The idea of social justice
Amartya Sen is all over Indian TV channels promoting his new book titled “The Idea of Justice“. I am just writing this post from observing the various interviews he has given to TV channels like IBN and NDTV.
In the true spirit of the “Argumentative Indian”, it is hard to really get to the core of what he is trying to say. He is like a dragonfly, you approach it with great stealth, your fingers ready to snap it, you are almost certain you have it but it flies off to land a feet away.
Take the following example :
Three children — Anne, Bob and Carla — are quarrelling over a flute: Anne claims the flute on the ground that she is the only one of the three who knows how to play it; Bob demands it on the basis that he is so poor that — unlike others — he has no other toys to play with and it would therefore mean a lot to him if the flute were given to him; and Carla says that it belongs to her because she has made it with her own labour.
The important thing to note here is that none of the claimants questions their rival’s argument but claims that his or hers is the most persuasive. So, who deserves the flute?
Should it go to the child for whom it represents the only source of entertainment as he has no other toys to play with? Or to the one who can actually make practical use of it; or to the child to whom it must belong by virtue of her “right” to the fruits of her labour?
To the common man, the question of who should have the flute can be easily adjudicated. It is as simple as this. Who has current ownership of the flute. We have evolved to a point where the words ‘current’ and ‘ownership’ are fairly clear. Dissent at this basic level will be met with, ‘What the f— is he thinking’. If you find something unclaimed first, you have a ownership right over those who only found it in your possession.

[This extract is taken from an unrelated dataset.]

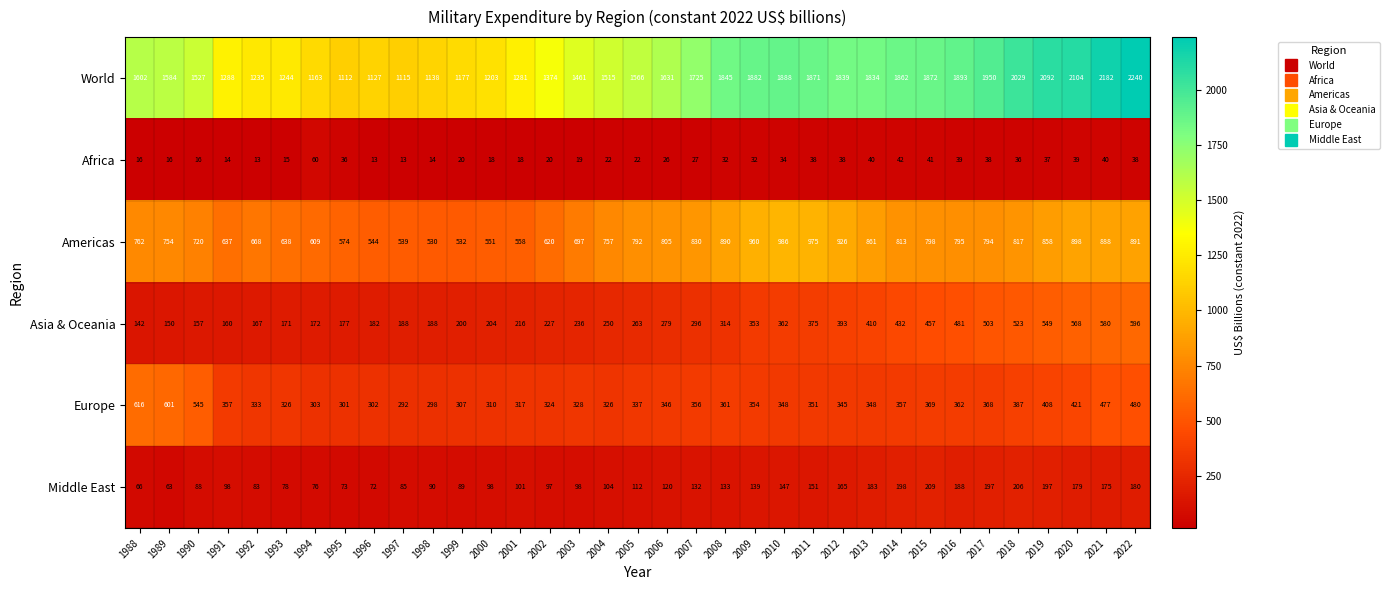

The value of World at 1989 is 1584. True or false?

True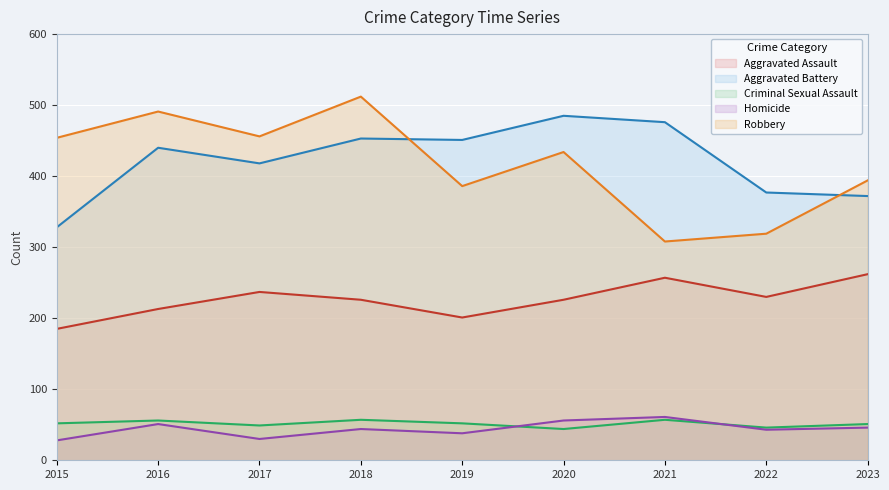

At how many categories does at least one series exceed 231?

9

If Carla (the child who made the flute) has not yet traded her ownership rights (i.e sold it ) she owns it. Bob (the poor child) has no rights unless he found the unclaimed flute first. Similarly, Anne (the child who knows to play it) has no rights unless she too found the unclaimed flute first.
I do not think any reasonable person, including die hard socialists really dispute the simple ownership scenario described above. It is helpful to remember that socialism never promises an absolute equality, it only promises an undefined greater equality. The soup called ‘something better’ can easily be sold to the masses under various brands.

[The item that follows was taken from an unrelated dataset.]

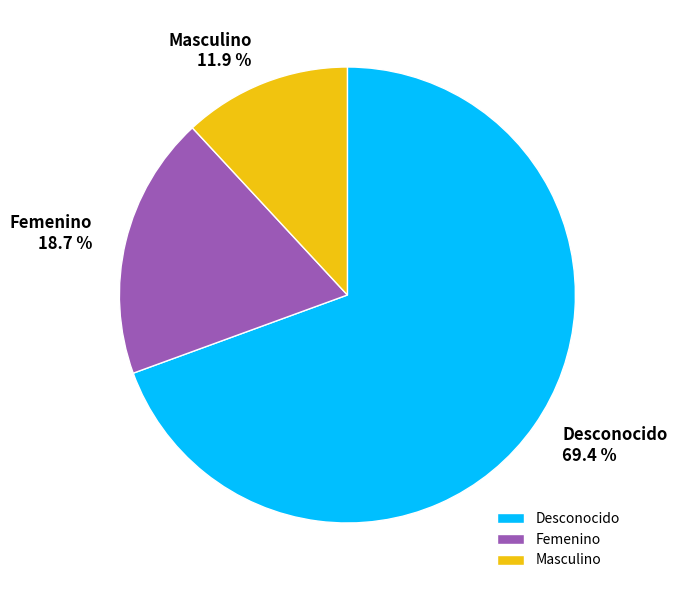

To the nearest percent, what percentage of the pie is Masculino?

12%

The scenario described by Amartya Sen is not about justice but about social justice. It could be better phrased as the following.
Imagine that a government had resources to produce exactly one flute, and it was decided that it had no choice but to produce a flute. Who among Bob, Anne, Carla should get that flute ?

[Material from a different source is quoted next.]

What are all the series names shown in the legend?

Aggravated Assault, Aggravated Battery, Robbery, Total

See how smoothly we are able to transpose a scenario of ownership into a scenario justifying a central power deciding competing claims.Mr Sen is simply saying that this central deciding power must be compassionate and hold judgement in favour of eliminating the most obvious forms of injustice. Mughal emperor Akbar is portrayed as the ideal here. It is hard to argue with this theme because we are instantly presented with an example of how hard it is to teach a starving student. The real problem in the Indian context is that there are multiple such ‘obvious forms of injustice’ so the problem comes down to assigning weights and evaluating claims of being a victim of an ‘obvious injustice’.
This is the well tread social justice trail.
The book should have been called the ‘The Idea of Social Justice’.